FRANKFURT (Bloomberg) -- Mercedes-Benz’s first mainstream electric car has Tesla technology under the hood, though Mercedes is not flaunting it.
Unlike BMW, which wrapped its competing emissions-free model in futuristic carbon fiber, Daimler’s Mercedes unit put an electric motor and battery inside its existing vanlike B-class hatchback. The only clues that it’s electric are a couple of small decals and the blue trim on the mirrors and front grille.
Teaming up with Tesla Motors is supposed to help Mercedes transfer some of the hipster aura of the electric-vehicle pioneer to the B class while avoiding the pitfalls of spending billions on a technology few may want to buy. Whether it will resonate with the consumers who do want to be part of the automotive avant garde is another question.
“The B-class electric is a low-cost and low-risk solution for Daimler,” said Stefan Bratzel, director of the Center of Automotive Management at the University of Applied Sciences in Bergisch Gladbach, Germany.
Because the electric B class shares an assembly line with the gasoline and diesel versions, Mercedes doesn’t need to sell a fixed amount of vehicles to cover its costs, Bratzel said.
“You can reasonably say that nobody today is making a battery-powered vehicle that’s economically viable in its own right,” Daimler CEO Dieter Zetsche said at an Oct. 27 event on the Spanish island of Majorca to present the electric B class to journalists. “Manufacturers will not see a return within a reasonable time on the billions they’re investing now.”
Despite the purpose-built design of BMW’s i3, its range, performance and interior space are very similar to those of the B class, Zetsche said. “But our effort was dramatically smaller.”
BMW counters that creating a new electric car has advantages over re-fitting existing models. “Weight, drivability and range are in ideal proportions,” said BMW spokesman Mathias Schmidt.
Consumers will get to decide when the emissions-free B class reaches showrooms in Germany on Nov. 29. It comes with a range of about 200km (124 miles), at prices similar to the BMW i3, Zetsche said.
The BMW car costs about 35,000 euros ($43,766) in Germany and $41,350 in the U.S., where a version of the electric B class has been available in selected states since mid-July. A broader rollout is set for next year.
During the test drive, the white B class blended in among other compacts on the island’s windy asphalt roads.

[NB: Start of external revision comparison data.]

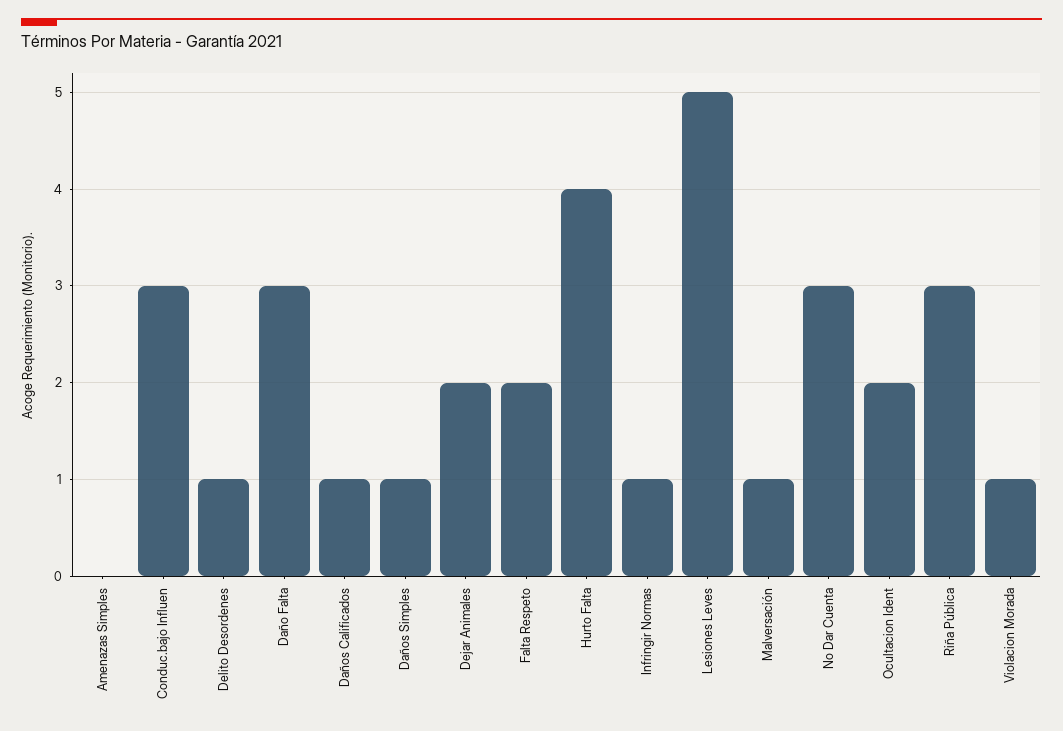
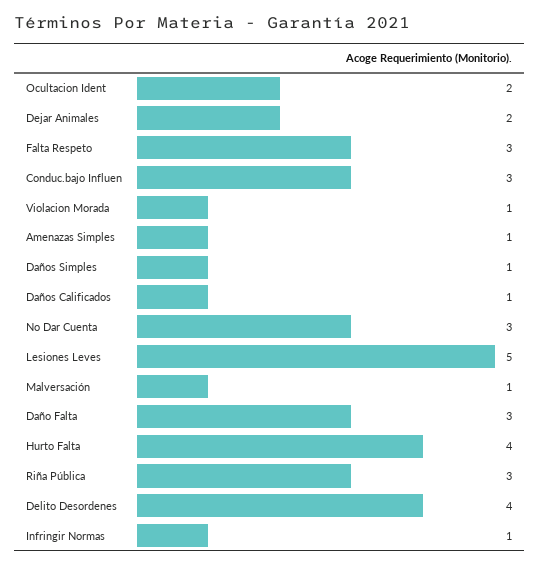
  {
-   "Amenazas Simples": 0,
+   "Amenazas Simples": 1,
    "Conduc.bajo Influen": 3,
-   "Delito Desordenes": 1,
+   "Delito Desordenes": 4,
    "Daño Falta": 3,
    "Daños Calificados": 1,
    "Daños Simples": 1,
    "Dejar Animales": 2,
-   "Falta Respeto": 2,
+   "Falta Respeto": 3,
    "Hurto Falta": 4,
    "Infringir Normas": 1,
    "Lesiones Leves": 5,
    "Malversación": 1,
    "No Dar Cuenta": 3,
    "Ocultacion Ident": 2,
    "Riña Pública": 3,
    "Violacion Morada": 1
  }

Though the car weighs about 200kg (440 pounds) more than the conventional gasoline and diesel B-Class because of the big battery pack, it accelerated swiftly, thanks to the instant power of the electric motor. It was almost silent, except for an artificial sound Mercedes added to warn pedestrians at speeds up to 30kph (19 mph). The center display continuously updated the car’s current range, charging level and energy flow.
The battery and motor come from Tesla. Though Daimler loosened the relationship last month, selling its 4 percent stake for about $780 million, it says it will keep the startup as a supplier.
“Tesla’s electric drivetrain fits well to the B class,” said Daniel Schwarz, a Commerzbank analyst in Frankfurt. “It offers a good range and didn’t cause much hassle for Daimler to adapt.”
For Daimler, this is the third battery-powered model after the e-Smart city car and an electric version of the Mercedes SLS supercar that’s now out of production. It has the best chance of winning buyers.
“The B class addresses a much larger number of potential customers” than either of Mercedes’s previous electric models, said Hans-Peter Wodniok, an analyst with Fairesearch in Kronberg, Germany. “The current attempts by Daimler and BMW are far more promising than Renault’s Twizy or the Smart,” which seat only two people. “The B class or i3 are serious vehicles that also look like cars.”
BMW’s riskier strategy might eventually pay off. The i3 will probably outsell the electric B class two to one in 2020, according to estimates from IHS Automotive. And that’s only counting pure battery-powered vehicles. Orders with an on-board gasoline-powered generator to extend the range will propel i3 sales to 32,400 compared with 6,400 B classes, according to IHS.
That may be because people who buy electric vehicles actually want other drivers to notice how environmentally conscious they are, said Anjan Hemanth Kumar, an analyst for Frost & Sullivan in Bangalore.
“For the identity of the customer, it’s very important to have a proper electric vehicle with a unique identity so they can differentiate themselves,” Kumar said. “You want to show off, just as a Ferrari driver wants to show off.”